Selected passage:
- - - -

Notes on The Iliad Themes

This section contains 1,085 word
(approx. 4 pages at 300 words per page)
Get the premium The Iliad Book Notes

The Iliad Topic Tracking: Rage

Books 1 - 4

Rage 1: The poem begins with an introduction to the theme of rage. Achilles, raging at the requests and demands of Agamemnon, withdraws from the war until the death of Patroclus. In this section, however, it is the rage of Chryses at his daughter's abduction that moves along the plot. Chryses offers Agamemnon an appropriate ransom for his daughter and the Greek king refuses to accept this. As a result, Chryses appeals to Apollo. Apollo is consumed by rage and punishes the Greek armies with a plague.

Rage 2: Agamemnon is enraged by Calchas' prophecy because is blames him for the destruction. He is also angry that Achilles over stepped his bounds in asking for a prophecy, which is the office of the true leader. As a result, Agamemnon capitulates but demands Achilles' prize in exchange for his own. Achilles, equally enraged at the presumption of and selfishness of Agamemnon, withdraws from the Greek camp and the battle.

Rage 3: At the beginning of the duel between Helen's husband and her lover, the two swear that the loser will forfeit their claim to the woman. Because Paris was rescued from battle, rage overcomes Menelaus. This rage increases as the Trojans refuse to remit Helen. Menelaus throws himself into battle with a new destructive power.

- - - -

Instructions:
1. In the Iliad rage notes, how does Apollo punish the Greek armies?
2. Continue the Iliad rage notes from their last sentence.

Dataset content:
- - - -

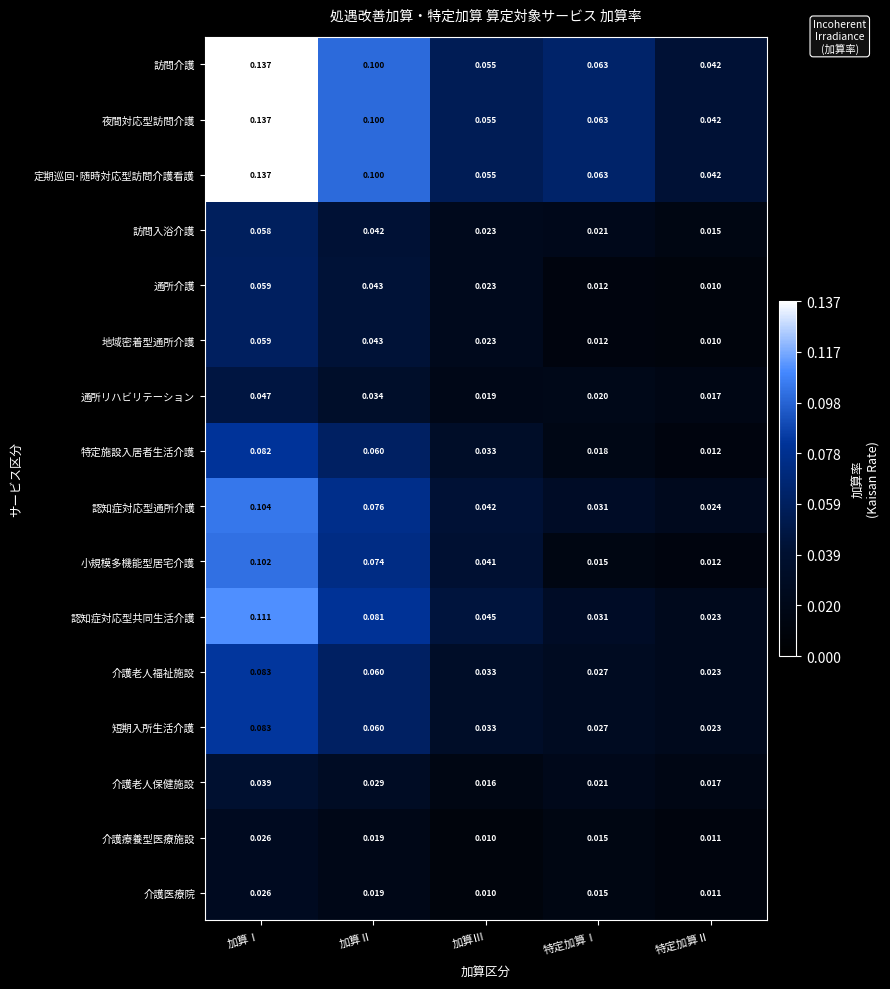

At which category does the chart reach its peak across all series?

加算Ⅰ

- - - -

Answers in order:
1. He punishes them with a plague.

2.
Books 5 - 8

Rage 4: After the battle has begun again, Diomedes is enraged by the gods and rampages through the Trojan line slaughtering men. This anger gives Diomedes super human strength and the Greek warrior goes on one of the most destructive killing sprees in the poem. His rage brings about the death of many men.

Rage 5: Ares, watching the coming juggernaut of Diomedes, fills the son of Priam with anger and a desire for revenge. Hector, inspired by Ares, tears into the Greek warriors. Diomedes continues his rampage. The two heroes wreak havoc in the opposing lines as rage continues to claim lives.

Books 9 - 12

Rage 6: Achilles, still angry with Agamemnon, refuses to help his compatriots. This is a continuation of the introduction to the epic as well as the conflict in Book 1. Achilles' rage at Agamemnon will govern his decision to enter battle until a greater anguish displaces it.

Rage 7: Despite his concern for the wounded, Achilles will not enter the battle because of his continuing rage. This anger is so strong that even in the face of wounded friends, routed troops and an endangered camp, Achilles will not compromise. Rage makes it so that Achilles would rather see friends wounded than be slighted by Agamemnon.

Books 13 - 16

Rage 8: Hector returns from being wounded with the help of the gods. Finding his captains wounded and many troops dead, Hector rampages, reinvigorating the Trojan attack. He berates Paris and mimics his earlier killing spree as he carves into the Greek numbers.

Rage 9: Poseidon's rage against the Trojans causes him to transgress against the will of Zeus. The god of the sea is angry that the Trojan troops are slaughtering the Greeks, so he inspires Greek leaders to reenter battle. His rage also leads him to agree to a plan with Hera to deceive Zeus. This endangers his place in the pantheon because Zeus has threatened great retribution for any god who did not heed his orders. Rage even controls the decisions of the gods.

Rage 10: Hector's rage propels him back inside the Greek camp where he plans to burn their ships. This idea has been planted inside his heads by the gods as he continues to seek retribution for his fallen comrades. Hector puts himself at danger in this endeavor and incites fear and rage in the Greek troops.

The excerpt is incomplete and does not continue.